Matching cutting-edge experimental protocols with appropriate analysis tools is an important part of biological data science. Single-cell mRNA sequencing (scRNA-seq) allows scientists to understand complex biological processes, such as cancer. This project aims to develop statistical methodology to fully exploit the rich information contained in scRNA-seq datasets.
Explaining the science
Single-cell mRNA sequencing (scRNA-seq) allows scientists to quantify gene expression - the process by which information from a gene is used in the synthesis of a functional gene product - for thousands of genes on a cell-by-cell basis.

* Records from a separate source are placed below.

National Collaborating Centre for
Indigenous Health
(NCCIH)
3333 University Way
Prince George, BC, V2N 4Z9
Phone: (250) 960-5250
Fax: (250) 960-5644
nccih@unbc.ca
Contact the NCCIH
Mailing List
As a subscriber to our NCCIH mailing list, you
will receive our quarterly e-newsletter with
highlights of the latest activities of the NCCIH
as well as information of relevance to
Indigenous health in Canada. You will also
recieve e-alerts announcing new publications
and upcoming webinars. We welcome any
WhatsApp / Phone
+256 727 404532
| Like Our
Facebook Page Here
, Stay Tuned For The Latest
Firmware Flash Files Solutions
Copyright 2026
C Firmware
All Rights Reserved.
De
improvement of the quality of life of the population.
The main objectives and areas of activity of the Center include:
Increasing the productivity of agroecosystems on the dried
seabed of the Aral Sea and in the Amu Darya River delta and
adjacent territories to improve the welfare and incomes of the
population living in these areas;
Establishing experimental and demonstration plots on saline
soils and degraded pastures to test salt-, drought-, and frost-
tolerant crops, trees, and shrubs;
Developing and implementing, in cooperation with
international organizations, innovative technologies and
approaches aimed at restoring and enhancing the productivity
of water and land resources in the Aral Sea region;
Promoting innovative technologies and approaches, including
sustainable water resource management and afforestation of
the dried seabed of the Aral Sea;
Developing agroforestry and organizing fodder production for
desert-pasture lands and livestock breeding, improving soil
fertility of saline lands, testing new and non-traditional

Statistical analysis of scRNA-seq datasets is necessary to gain a greater understanding of biological processes. This analysis involves significant challenges, both from an experimental perspective, as well as technical issues. There is a need to to de-noise the data, separating biological signal from technical artefacts. Developing appropriate analysis tools in this context is critical to extract data-driven biological insights that are robust to technical variation.
This lecture from the 'Machine Learning for Personalized Medicine' Summer School 2015 provide a useful introductory resource.
This project involves producing and refining a model called 'Bayesian Analysis of Single Cell Sequencing (BASiCS) data' which utilises information from different data sources to extract required insights from the data.
In supervised learning studies BASiCS uses a probabilistic decision rule to identify changes in gene expression between two or more pre-specified populations of cells.
Ongoing work extends BASiCS to accommodate complex experimental designs, including unsupervised studies where the aim is to discover and characterise novel cell populations.
BASiCS is available in Bioconductor.